BP’s oil spill recoup payouts leap in Q2

LONDON - Reuters
BP’s oil spill recoup payouts leap in Q2

Fire boat response crews battle the blazing remnants of the offshore oil rig Deepwater Horizon in the Gulf of Mexico in 2010 in this file photo. REUTERS photo

BP’s $20 billion Gulf of Mexico oil spill trust fund has almost run out after provisions for compensation costs so far leaped by $1.4 billion in the second quarter.

The British oil company has just $300 million left in the fund and the deadline to claim for losses by Gulf coast businesses - which make up the bulk of claims for the 2010 spill - is not until April next year.

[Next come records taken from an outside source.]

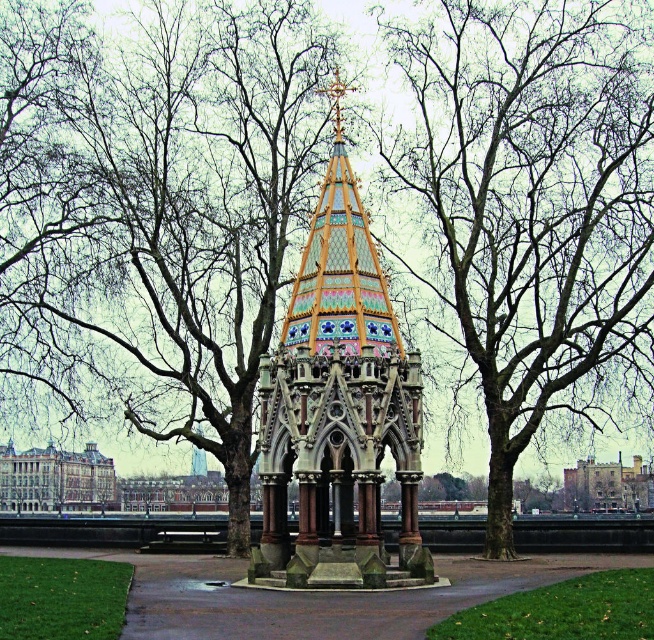
Question: Is multicolored mosaic gazebo at center positioned in front of brick stone church at center?

Choices:
 (A) no
 (B) yes

Answer: (B)

Question: Estimate the real-world distances between objects in this image. Which object is closer to the brown stone church at center?

Choices:
 (A) brick stone church at center
 (B) brown bark tree at center

Answer: (B)

Question: Can you confirm if brown bark tree at center is positioned to the right of brown stone church at center?

Choices:
 (A) yes
 (B) no

Answer: (A)

Question: Which of the following is the closest to the observer?

Choices:
 (A) (298, 381)
 (B) (604, 499)
 (C) (3, 458)
 (D) (576, 232)

Answer: (A)

Question: Observing the image, what is the correct spatial positioning of brown bark tree at center in reference to brick stone church at center?

Choices:
 (A) left
 (B) right

Answer: (A)

Question: Which point is closer to the camera?

Choices:
 (A) brown bark tree at center
 (B) brown stone church at center
 (C) multicolored mosaic gazebo at center
 (D) brick stone church at center

Answer: (C)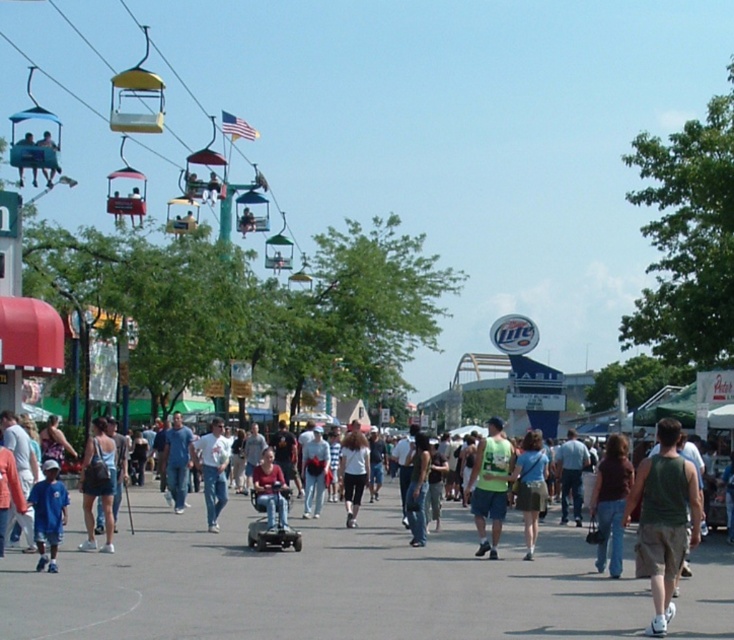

BP has said claims beyond what the fund can pay will be taken straight off future profits. Its shares fell 2.8 percent in early trade. The company revealed the extra cost in its second-quarter results, which missed profit forecasts due to the lagging effect of tax in Russia, where the price of Urals crude was weaker, and due to the tax effects of a stronger dollar on a basket of currencies.

Adjusted net profit for the quarter reached $2.71 billion compared with expectations of $3.41 billion and with $3.6 billion a year ago. Profit was also hit by lower prices and by lower production - partly the result of asset sales to pay the costs of the spill, which killed 11 men and despoiled the Gulf of Mexico coastline.

The extra $1.4 billion of spill compensation costs come on top of a $500 million addition in the first quarter and bring BP’s estimate of the cost of compensation claims so far to $9.6 billion.

Some $900 million is for extra claims, while about $500 million is for the costs of the claims administrator, BP said.

BP is locked in a legal battle over the compensation payouts with the administrator, Patrick Juneau. It says Juneau is paying out “fictitious” and “absurd” claims due to a misinterpretation of the settlement.
But so far it has lost all its court battles and appeals to stop the payouts.

Well safety

Last week, its legal campaign appeared to receive a boost when Halliburton, which was involved in preparing the doomed Macondo well for production, abandoned one of its arguments that tried to paint the British oil company as unconcerned about well safety.

Analysts expect BP’s final bill to be billions bigger.